▸ **Aim of the task**
Copy all lines below containing "Identifikační".

Content starts

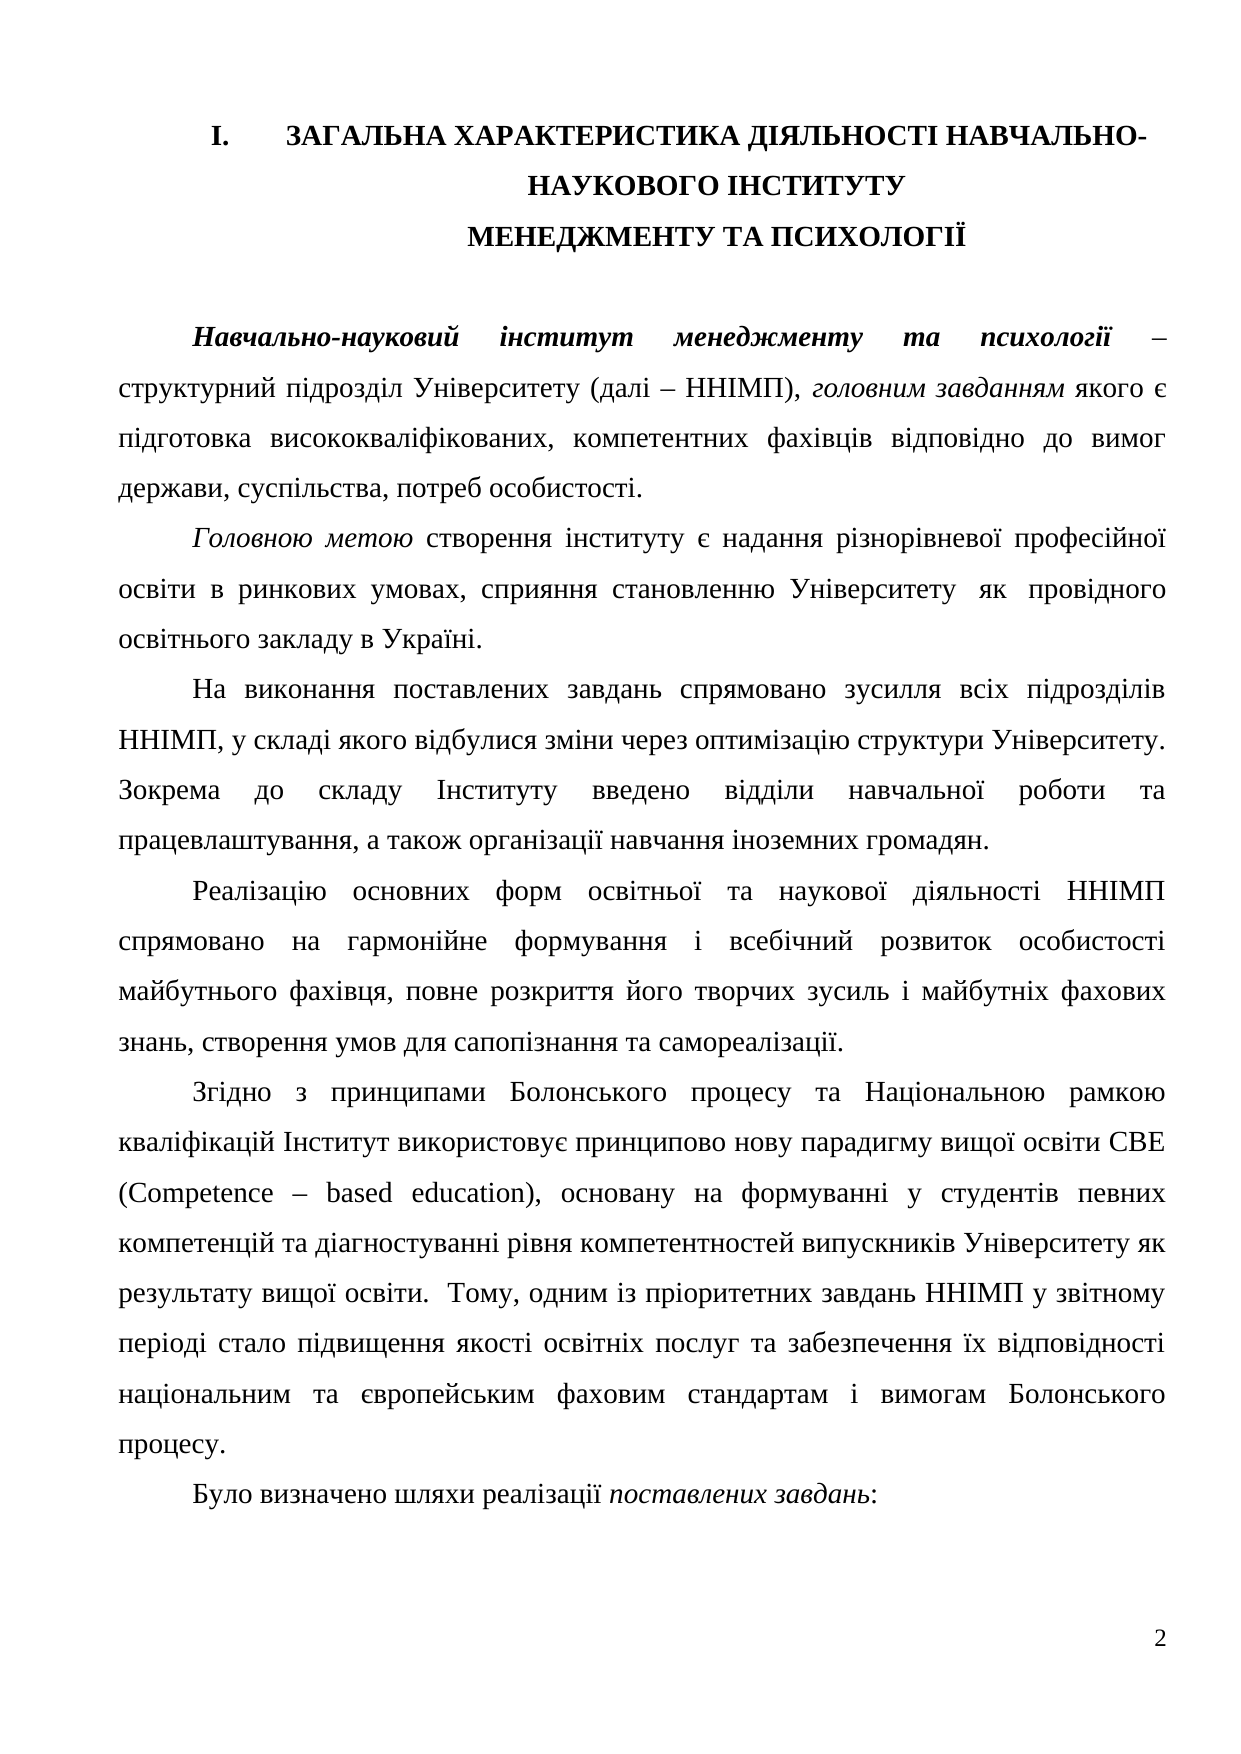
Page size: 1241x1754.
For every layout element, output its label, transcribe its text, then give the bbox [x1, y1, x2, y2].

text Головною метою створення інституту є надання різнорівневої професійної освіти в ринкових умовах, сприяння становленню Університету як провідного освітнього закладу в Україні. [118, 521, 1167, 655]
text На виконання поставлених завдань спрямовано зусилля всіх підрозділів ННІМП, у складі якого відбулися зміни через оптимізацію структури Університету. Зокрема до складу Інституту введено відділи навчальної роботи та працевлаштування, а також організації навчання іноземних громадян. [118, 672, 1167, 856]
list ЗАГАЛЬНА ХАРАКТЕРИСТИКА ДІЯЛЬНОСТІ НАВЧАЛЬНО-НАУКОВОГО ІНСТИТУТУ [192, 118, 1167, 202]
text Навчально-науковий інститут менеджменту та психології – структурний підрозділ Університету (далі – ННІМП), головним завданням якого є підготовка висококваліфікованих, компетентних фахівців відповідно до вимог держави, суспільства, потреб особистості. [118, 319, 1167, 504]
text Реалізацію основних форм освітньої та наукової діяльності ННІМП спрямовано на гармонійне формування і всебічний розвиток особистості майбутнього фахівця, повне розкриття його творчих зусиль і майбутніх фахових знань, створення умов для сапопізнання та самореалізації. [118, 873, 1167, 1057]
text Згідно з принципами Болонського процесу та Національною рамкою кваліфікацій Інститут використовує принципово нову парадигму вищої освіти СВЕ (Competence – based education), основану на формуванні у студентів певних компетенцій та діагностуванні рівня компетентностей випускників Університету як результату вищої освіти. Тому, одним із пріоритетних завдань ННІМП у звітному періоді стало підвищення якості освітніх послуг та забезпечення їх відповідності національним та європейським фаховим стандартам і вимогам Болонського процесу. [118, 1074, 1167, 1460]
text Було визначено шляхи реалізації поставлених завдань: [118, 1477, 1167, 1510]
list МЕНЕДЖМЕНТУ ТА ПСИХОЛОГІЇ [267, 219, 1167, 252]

Content ends
Content starts

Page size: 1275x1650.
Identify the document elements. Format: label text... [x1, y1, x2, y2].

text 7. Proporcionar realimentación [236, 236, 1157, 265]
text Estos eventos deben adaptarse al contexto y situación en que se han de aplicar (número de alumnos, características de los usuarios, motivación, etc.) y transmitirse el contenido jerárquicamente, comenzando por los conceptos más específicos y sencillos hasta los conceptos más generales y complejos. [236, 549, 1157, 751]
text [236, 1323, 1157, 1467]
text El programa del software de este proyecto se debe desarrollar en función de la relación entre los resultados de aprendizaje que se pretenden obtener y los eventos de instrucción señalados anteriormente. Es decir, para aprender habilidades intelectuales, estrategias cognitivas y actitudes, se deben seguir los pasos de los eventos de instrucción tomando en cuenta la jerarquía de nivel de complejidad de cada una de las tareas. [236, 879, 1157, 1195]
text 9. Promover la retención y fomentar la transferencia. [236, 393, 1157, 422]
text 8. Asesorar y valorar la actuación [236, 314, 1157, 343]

Content ends
Content starts

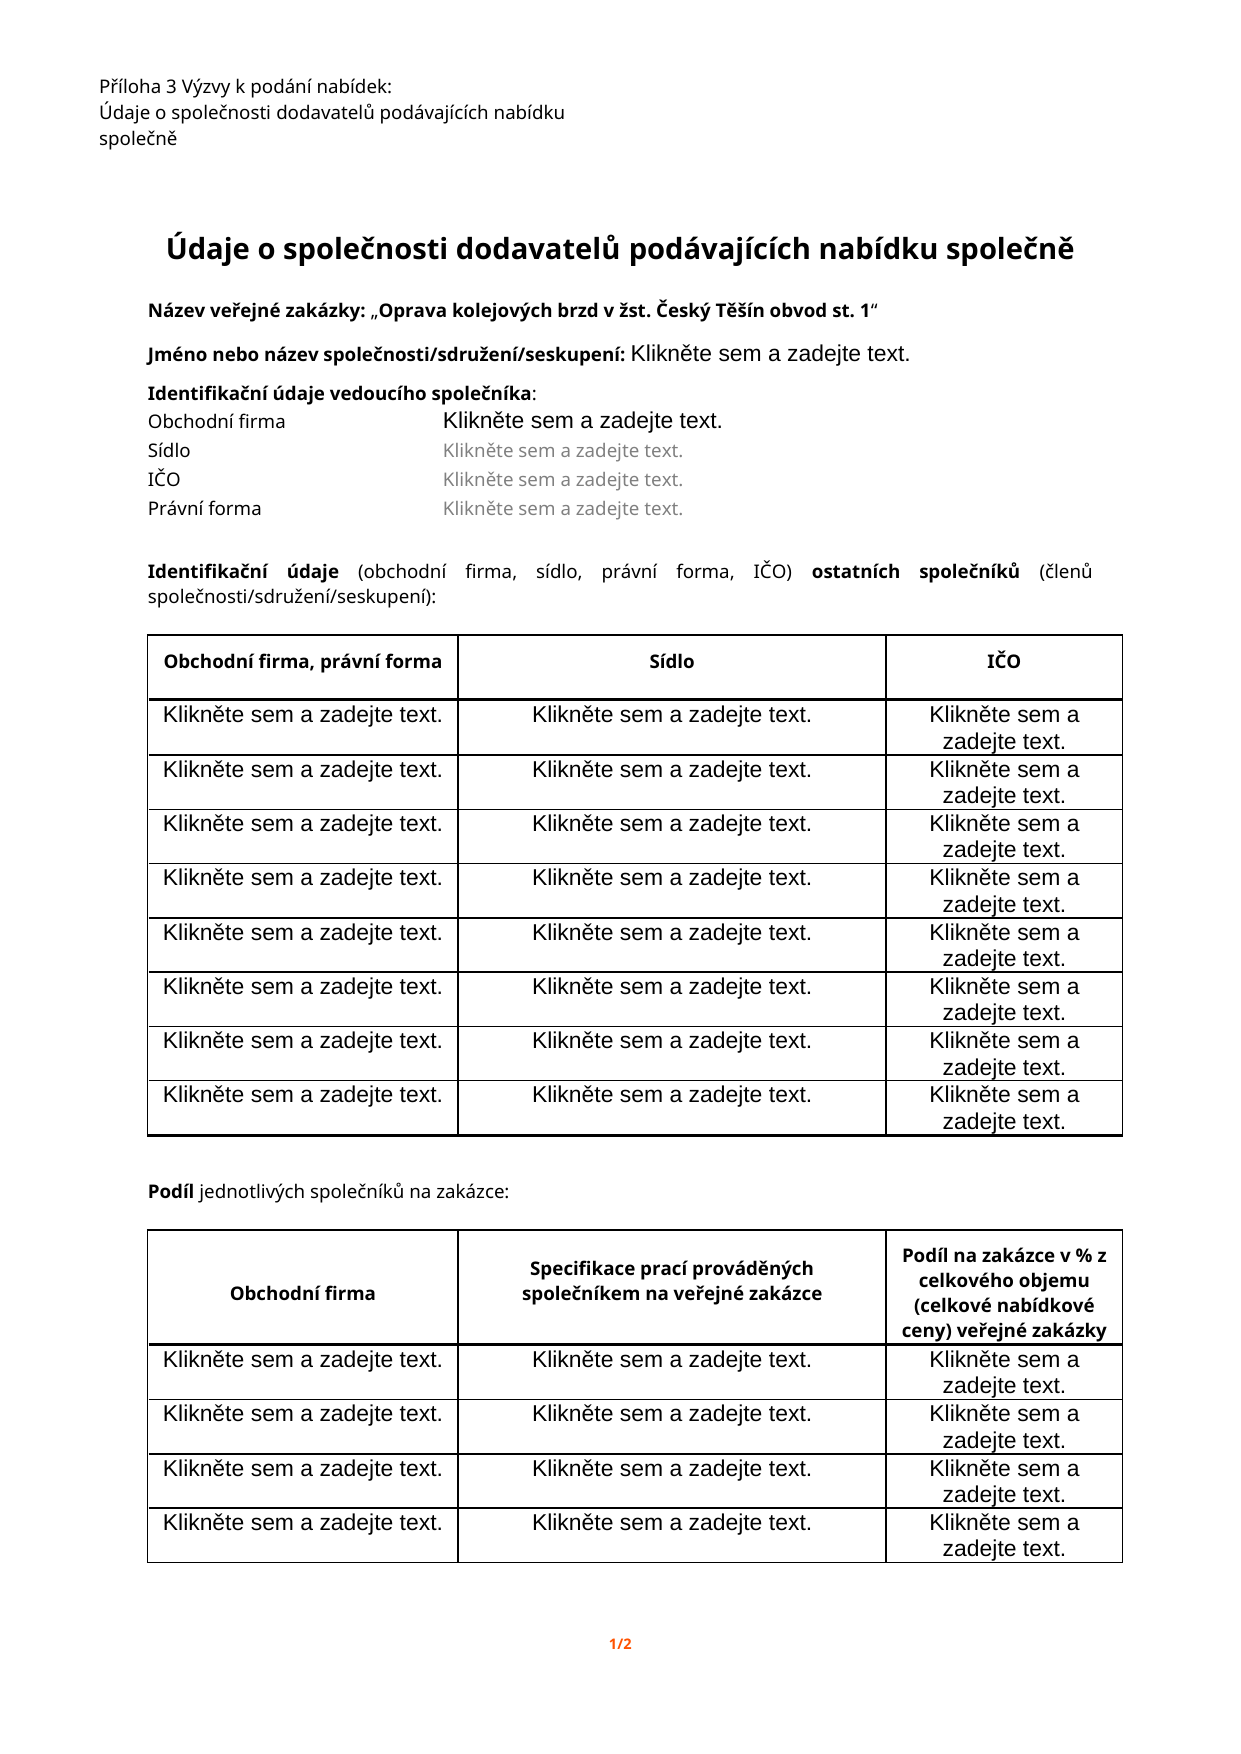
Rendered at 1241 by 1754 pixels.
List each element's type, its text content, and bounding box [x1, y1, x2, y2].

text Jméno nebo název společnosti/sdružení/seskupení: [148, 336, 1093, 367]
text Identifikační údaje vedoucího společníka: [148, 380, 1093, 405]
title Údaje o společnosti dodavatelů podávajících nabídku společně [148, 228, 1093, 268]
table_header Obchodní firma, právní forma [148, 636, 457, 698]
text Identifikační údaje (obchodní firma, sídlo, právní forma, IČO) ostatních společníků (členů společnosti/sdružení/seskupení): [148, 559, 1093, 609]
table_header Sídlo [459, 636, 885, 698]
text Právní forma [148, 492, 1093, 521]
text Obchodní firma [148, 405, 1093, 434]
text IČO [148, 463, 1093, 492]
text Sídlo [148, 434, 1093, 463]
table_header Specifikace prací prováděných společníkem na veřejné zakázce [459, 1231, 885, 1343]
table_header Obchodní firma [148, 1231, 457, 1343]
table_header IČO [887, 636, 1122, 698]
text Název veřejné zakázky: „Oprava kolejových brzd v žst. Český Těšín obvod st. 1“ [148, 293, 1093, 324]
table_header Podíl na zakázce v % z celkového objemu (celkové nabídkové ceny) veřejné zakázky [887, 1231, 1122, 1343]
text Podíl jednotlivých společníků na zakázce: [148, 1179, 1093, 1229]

Content ends

▸ **Result for this exercise**
text Identifikační údaje vedoucího společníka: [148, 380, 1093, 405]
text Identifikační údaje (obchodní firma, sídlo, právní forma, IČO) ostatních společníků (členů společnosti/sdružení/seskupení): [148, 559, 1093, 609]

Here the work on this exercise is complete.